Oh boy, oh boy! The lowest priority for me that weekend is whether or not someone is going to be spending an additional $8 at my booth. I'm not even going to be at my booth that weekend. 

I got the hotel room date extended for the reptile show. For anyone needing hotel rooms for this event at the Santa Fe, we got the $69 rates extended until October 13th. If you book after this date, the rate goes back up to $89/night. Call (866) 767-7771 and mention the Las Vegas Reptile Expo for the show rate.


----------



## Eweezyfosheezy (Oct 10, 2010)

Hey just wondering if there's going to be a lot of tortoises for sale at this event might make a trip up there from Arizona.
Thanks,
Elliott


----------



## TylerStewart (Oct 11, 2010)

Eweezyfosheezy said:


> Hey just wondering if there's going to be a lot of tortoises for sale at this event might make a trip up there from Arizona.
> Thanks,
> Elliott



We will have our normal selection of tortoises there as well as a few bigger animals we have a hard time taking to further shows (something like 150 tortoises there). We will have a small herd of big sulcatas there in a 10x20 enclosure. LLLRep, Global and a few other vendors will have tortoises there also, and this forum (TortoiseForum.org) has a booth there. I'm sure Josh could use your help!


----------



## Eweezyfosheezy (Oct 12, 2010)

Do you know if there is going to be any adult tortoises of any kinds except sulcata because if not I'm just going to wait for the babies in november at the phoenix show.


----------



## TylerStewart (Oct 12, 2010)

Hard to say what anyone else will have, but we will have adult yellowfoots, redfoots, hermanns, pancakes, greeks, elongateds and probably something else I'm not remembering. The adult sulcatas we will have there are not for sale (just display).


----------



## Tom (Oct 12, 2010)

TylerStewart said:


> Hard to say what anyone else will have, but we will have adult yellowfoots, redfoots, hermanns, pancakes, greeks, elongateds and probably something else I'm not remembering. The adult sulcatas we will have there are not for sale (just display).

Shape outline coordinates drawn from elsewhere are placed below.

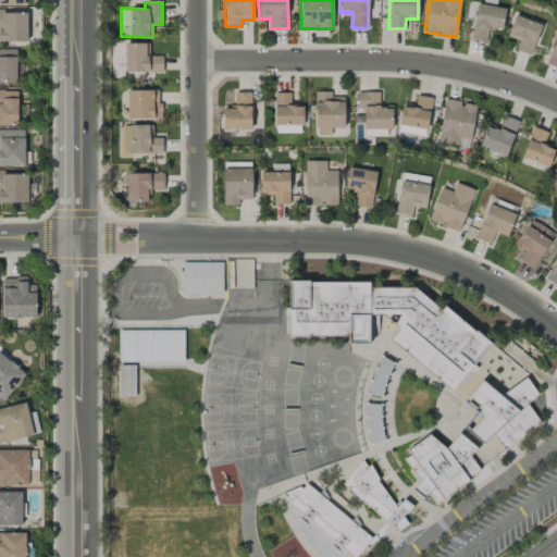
[(506,9),(477,3),(470,39),(485,42),(489,26),(502,28),(506,9)]
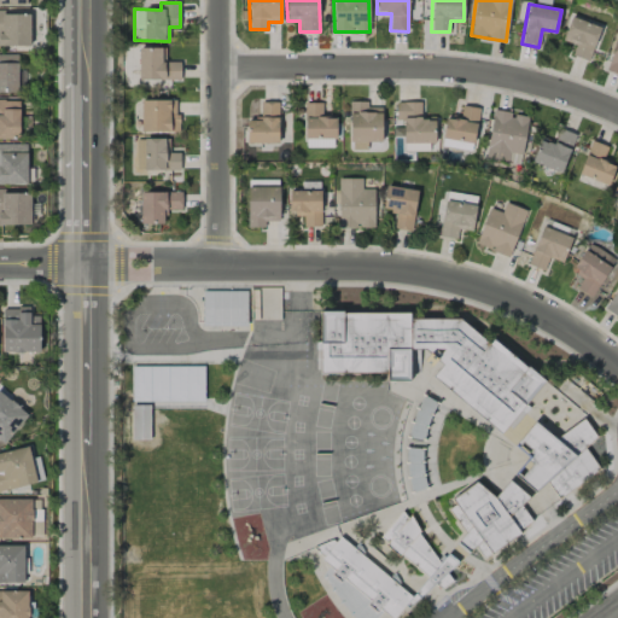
[(0,46),(30,46),(29,12),(0,12),(0,46)]
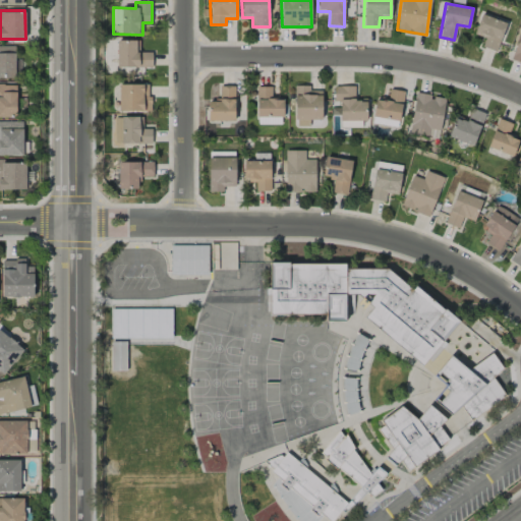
[(507,23),(481,13),(474,34),(485,38),(482,47),(496,52),(507,23)]
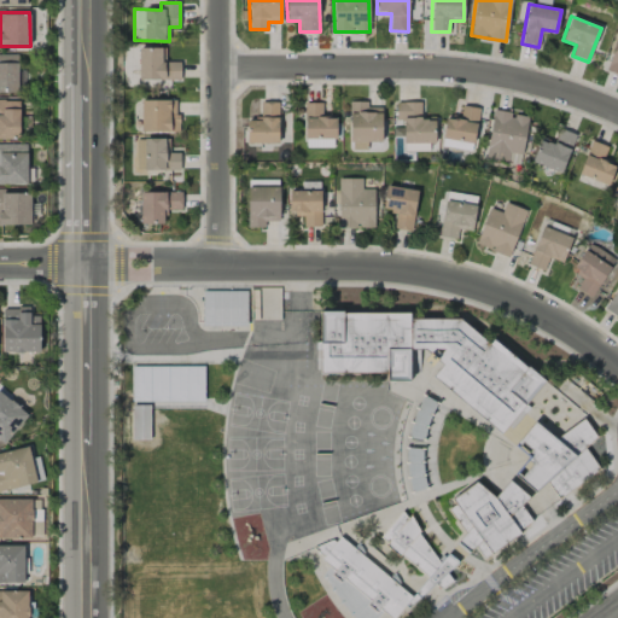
[(617,35),(606,69),(617,73),(617,35)]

You don't want to sell off all your excess female sulcatas?


----------



## TylerStewart (Oct 12, 2010)

Tom said:


> You don't want to sell off all your excess female sulcatas?



If I did that, I wouldn't be able to sell babies to young children that live in apartments


----------



## pugsandkids (Oct 12, 2010)

I'm sure the expo is going to be a success. I wish I could go!


----------



## Eweezyfosheezy (Oct 12, 2010)

O wow are those wild caught specimens or captive or both tyler? and sounds like a lot of fun I need to find a ride up there so far I havent been able to find anybody to give me one unfortunately.


----------



## Tom (Oct 12, 2010)

TylerStewart said:


> Tom said:
> 
> 
> > You don't want to sell off all your excess female sulcatas?
> ...



ROTFLMAO!!!


----------



## TylerStewart (Oct 13, 2010)

Eweezyfosheezy said:


> O wow are those wild caught specimens or captive or both tyler? and sounds like a lot of fun I need to find a ride up there so far I havent been able to find anybody to give me one unfortunately.



Depends on the species, but they're all at least long term wild caughts.... The adult redfoots and yellows are WC but have been in for almost 2 years, so they're as bulletproof at this point as any CB raised adult would be.


----------



## Eweezyfosheezy (Oct 14, 2010)

Hey tyler do you have any pics of the hermanns and are they eastern or western? and pics of the greeks and what kinds of greeks? And I don't think im going to make it but I will be at the phoenix show for sure.

Oh and I have been searching my butt off for a female indian star and just get beat to the punch by other people. Do you have any contacts that you know that are selling any adults im getting desperate to find one?


----------



## Josh (Oct 14, 2010)

I'm taking a half day tomorrow so I have plenty of time to drive out to VEGAS!


----------



## goReptiles (Oct 14, 2010)

I wish I could go. Too bad it's on the other side of the country.


----------



## Josh (Oct 14, 2010)

This is a reminder that if you come to the Tortoise Forum booth and introduce yourself you will get a FREE TFO t-shirt!


----------



## Eweezyfosheezy (Oct 14, 2010)

Hey josh will you be doing that for the phoenix show in november?


----------